--- START OF MATERIAL SHOWN ---

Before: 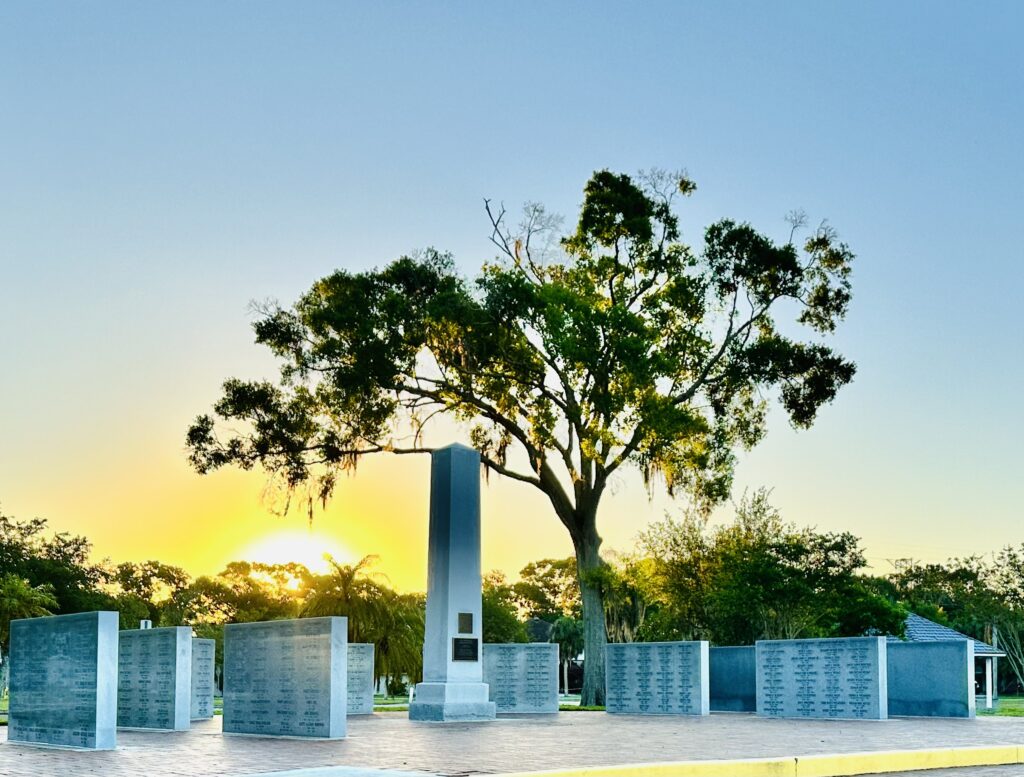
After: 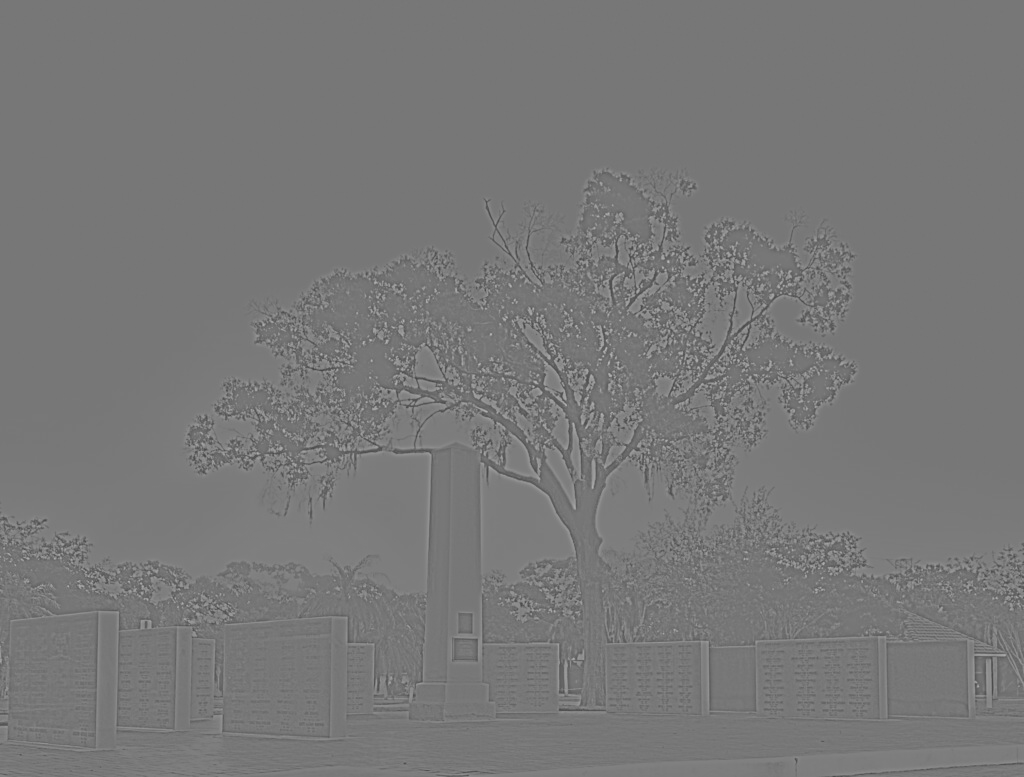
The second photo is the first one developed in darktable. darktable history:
exposure: black level correction 0.001, exposure 0.5 EV, compensate exposure bias true, compensate highlight preservation false
highpass: sharpness 5.84%, contrast boost 8.44%
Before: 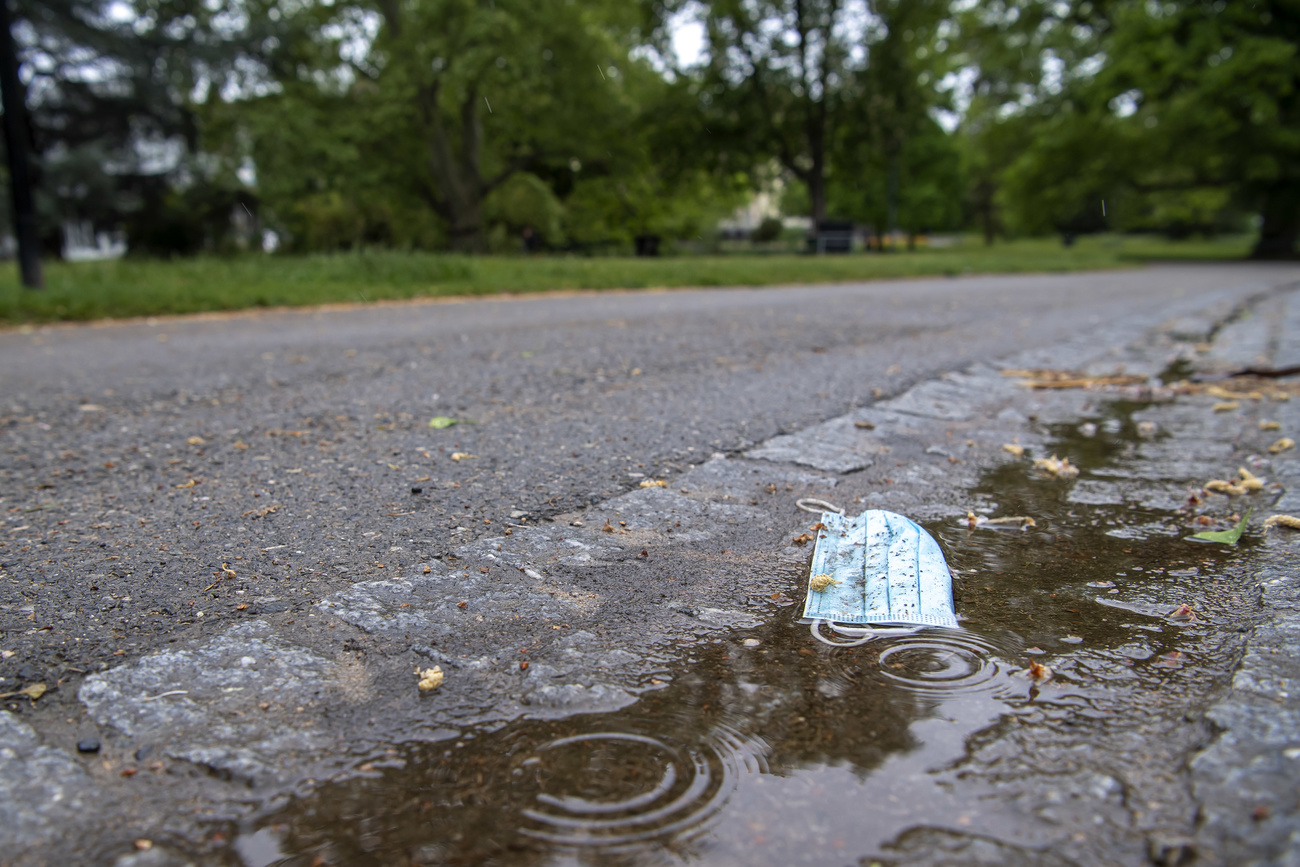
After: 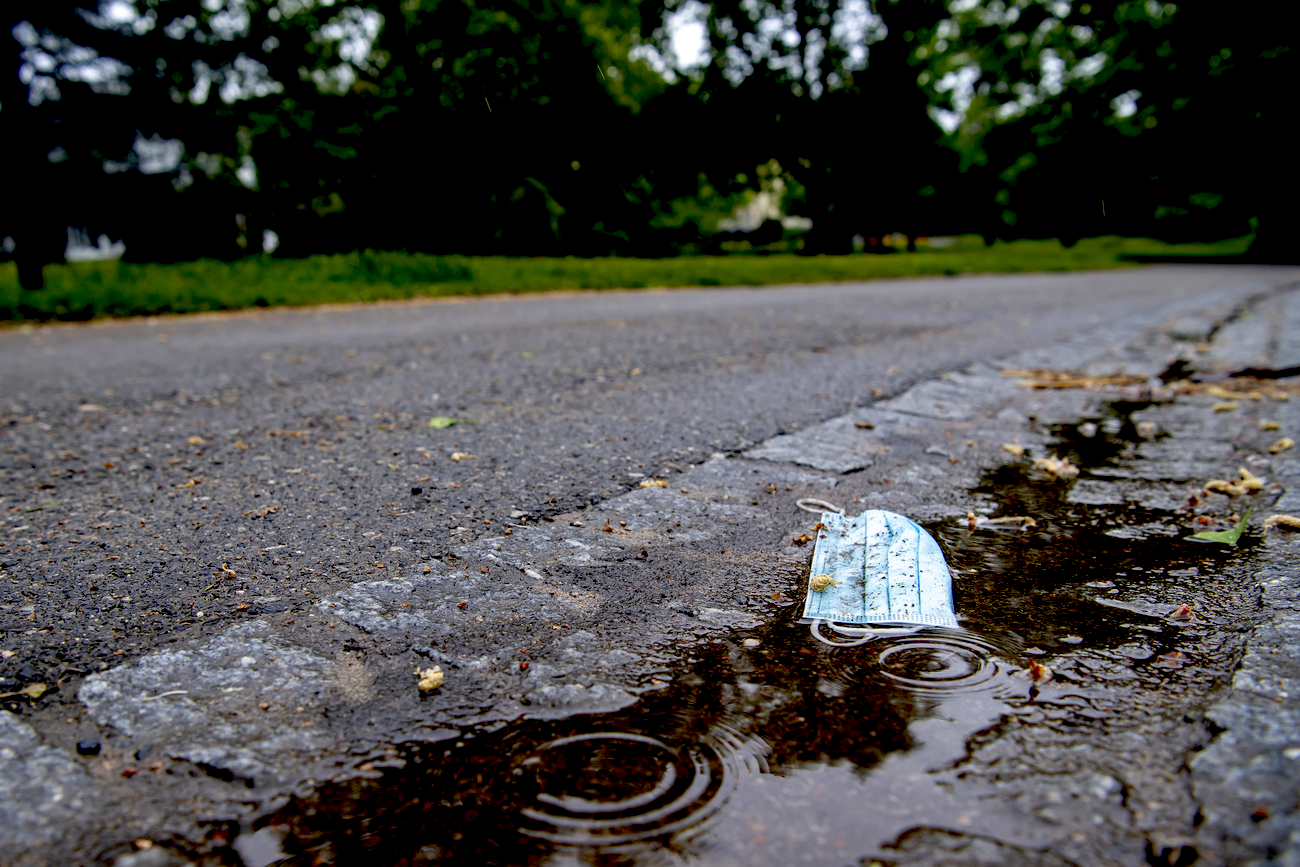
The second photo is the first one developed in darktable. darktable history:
exposure: black level correction 0.058, compensate highlight preservation false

--- END OF MATERIAL SHOWN ---

THE EXERCISE → Copy out the lines of the listing above word for word, leaving out the pictures.

RESULT →
Before: 
After: 
The second photo is the first one developed in darktable. darktable history:
exposure: black level correction 0.001, exposure 0.5 EV, compensate exposure bias true, compensate highlight preservation false
highpass: sharpness 5.84%, contrast boost 8.44%
Before: 
After: 
The second photo is the first one developed in darktable. darktable history:
exposure: black level correction 0.058, compensate highlight preservation false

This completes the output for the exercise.